··· INPUT FOR THIS TASK ···
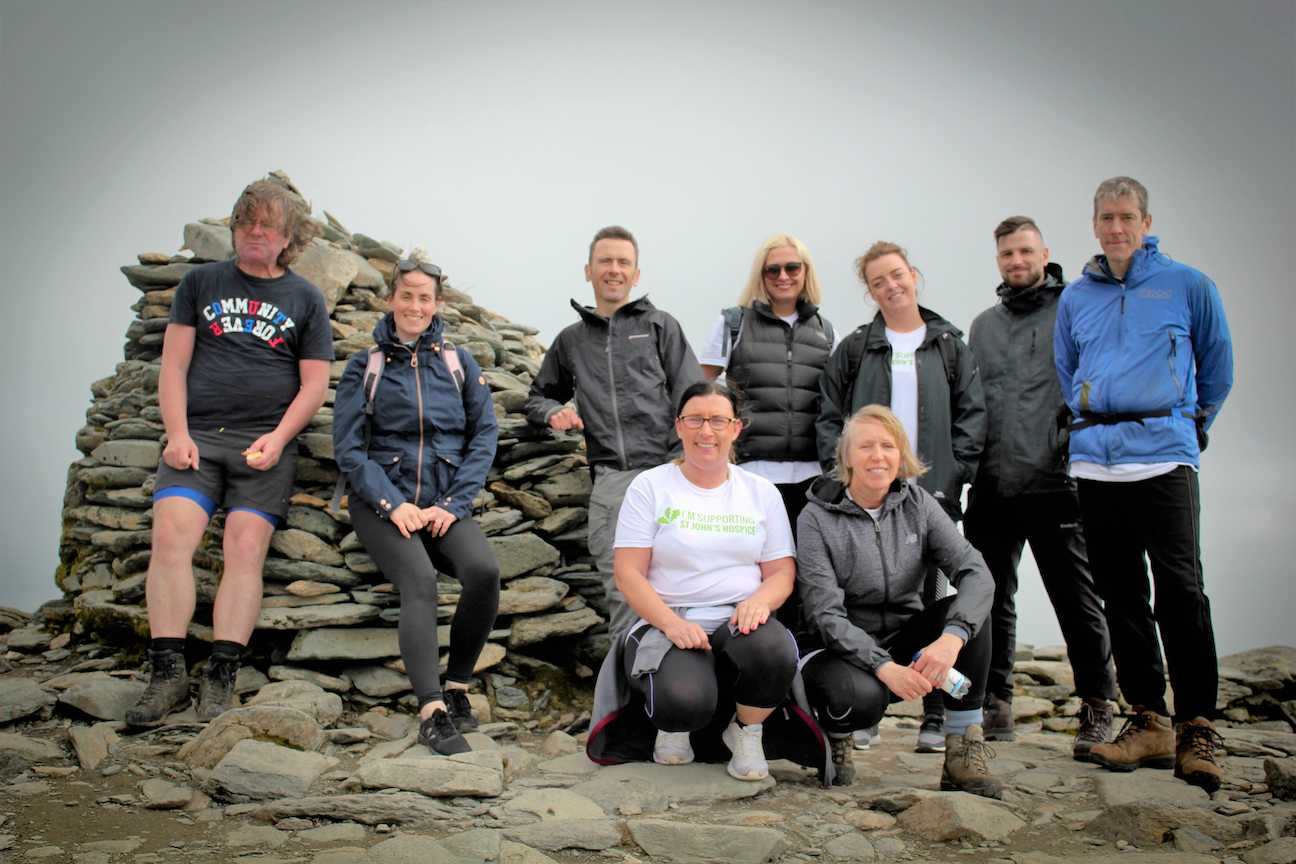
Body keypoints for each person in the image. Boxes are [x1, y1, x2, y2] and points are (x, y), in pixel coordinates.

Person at [125, 179, 333, 726]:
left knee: (245, 547)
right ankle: (166, 675)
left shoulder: (305, 298)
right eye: (245, 223)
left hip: (264, 444)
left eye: (265, 225)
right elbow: (172, 365)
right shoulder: (202, 283)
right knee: (171, 535)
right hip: (197, 437)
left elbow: (314, 384)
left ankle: (220, 677)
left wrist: (279, 438)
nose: (254, 233)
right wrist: (177, 432)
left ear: (287, 235)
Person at [1055, 176, 1233, 792]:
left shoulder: (1187, 285)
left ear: (1147, 220)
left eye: (1127, 216)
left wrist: (1189, 422)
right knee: (1121, 596)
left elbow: (1218, 366)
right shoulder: (1077, 296)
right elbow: (1066, 370)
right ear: (1095, 224)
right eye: (1106, 217)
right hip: (1096, 464)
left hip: (1164, 458)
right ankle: (1148, 719)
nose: (1117, 228)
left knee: (1181, 592)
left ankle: (1198, 727)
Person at [816, 241, 985, 753]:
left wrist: (952, 479)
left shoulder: (949, 344)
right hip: (866, 491)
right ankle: (864, 700)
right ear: (869, 291)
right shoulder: (855, 347)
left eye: (896, 275)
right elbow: (830, 417)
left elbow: (972, 416)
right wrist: (845, 476)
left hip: (930, 497)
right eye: (877, 281)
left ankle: (938, 716)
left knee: (939, 600)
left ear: (914, 275)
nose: (890, 286)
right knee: (865, 595)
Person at [332, 254, 500, 756]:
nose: (415, 305)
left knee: (484, 572)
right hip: (383, 503)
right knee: (420, 580)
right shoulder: (367, 366)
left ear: (437, 304)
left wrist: (454, 501)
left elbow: (484, 434)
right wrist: (391, 502)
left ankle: (458, 689)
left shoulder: (457, 362)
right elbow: (348, 449)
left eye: (424, 297)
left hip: (444, 503)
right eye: (406, 295)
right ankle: (431, 710)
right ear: (391, 299)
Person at [589, 381, 799, 781]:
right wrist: (670, 622)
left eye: (718, 420)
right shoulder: (650, 486)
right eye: (696, 420)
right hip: (668, 619)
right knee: (683, 703)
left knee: (774, 650)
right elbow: (628, 572)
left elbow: (782, 573)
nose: (707, 431)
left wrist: (760, 601)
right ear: (679, 426)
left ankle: (747, 732)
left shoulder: (760, 491)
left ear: (736, 428)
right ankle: (673, 726)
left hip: (738, 617)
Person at [965, 216, 1117, 757]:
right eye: (1007, 253)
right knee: (988, 599)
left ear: (1044, 252)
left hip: (1057, 481)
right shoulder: (983, 326)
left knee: (1075, 599)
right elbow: (972, 403)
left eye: (1025, 251)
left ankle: (1099, 706)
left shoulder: (1075, 306)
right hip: (992, 482)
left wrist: (1075, 448)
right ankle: (993, 702)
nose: (1016, 261)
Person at [797, 405, 999, 797]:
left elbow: (975, 570)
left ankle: (962, 747)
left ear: (900, 454)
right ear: (846, 457)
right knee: (861, 700)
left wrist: (951, 638)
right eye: (866, 447)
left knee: (971, 615)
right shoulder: (815, 518)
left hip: (905, 635)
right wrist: (884, 667)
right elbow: (824, 614)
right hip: (840, 648)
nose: (878, 456)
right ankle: (837, 734)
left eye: (888, 446)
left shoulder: (918, 504)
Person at [524, 226, 704, 640]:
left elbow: (694, 399)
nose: (614, 270)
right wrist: (553, 412)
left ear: (636, 274)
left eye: (623, 262)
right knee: (624, 595)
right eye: (605, 261)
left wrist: (690, 469)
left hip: (669, 475)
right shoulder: (571, 340)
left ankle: (685, 692)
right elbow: (537, 397)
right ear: (588, 270)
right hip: (612, 483)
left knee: (682, 588)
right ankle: (630, 696)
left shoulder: (661, 326)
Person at [698, 233, 836, 539]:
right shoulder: (734, 324)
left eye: (792, 268)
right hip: (752, 473)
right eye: (772, 269)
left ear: (806, 272)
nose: (783, 276)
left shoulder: (826, 332)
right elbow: (697, 388)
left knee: (808, 573)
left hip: (813, 476)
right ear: (760, 275)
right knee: (755, 570)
···
WORK TO BE COMPLETED:
Each line of the data that holds "nose" should be copied.

RESPONSE BELOW:
nose: (254, 233)
nose: (1117, 228)
nose: (890, 286)
nose: (415, 305)
nose: (707, 431)
nose: (1016, 261)
nose: (878, 456)
nose: (614, 270)
nose: (783, 276)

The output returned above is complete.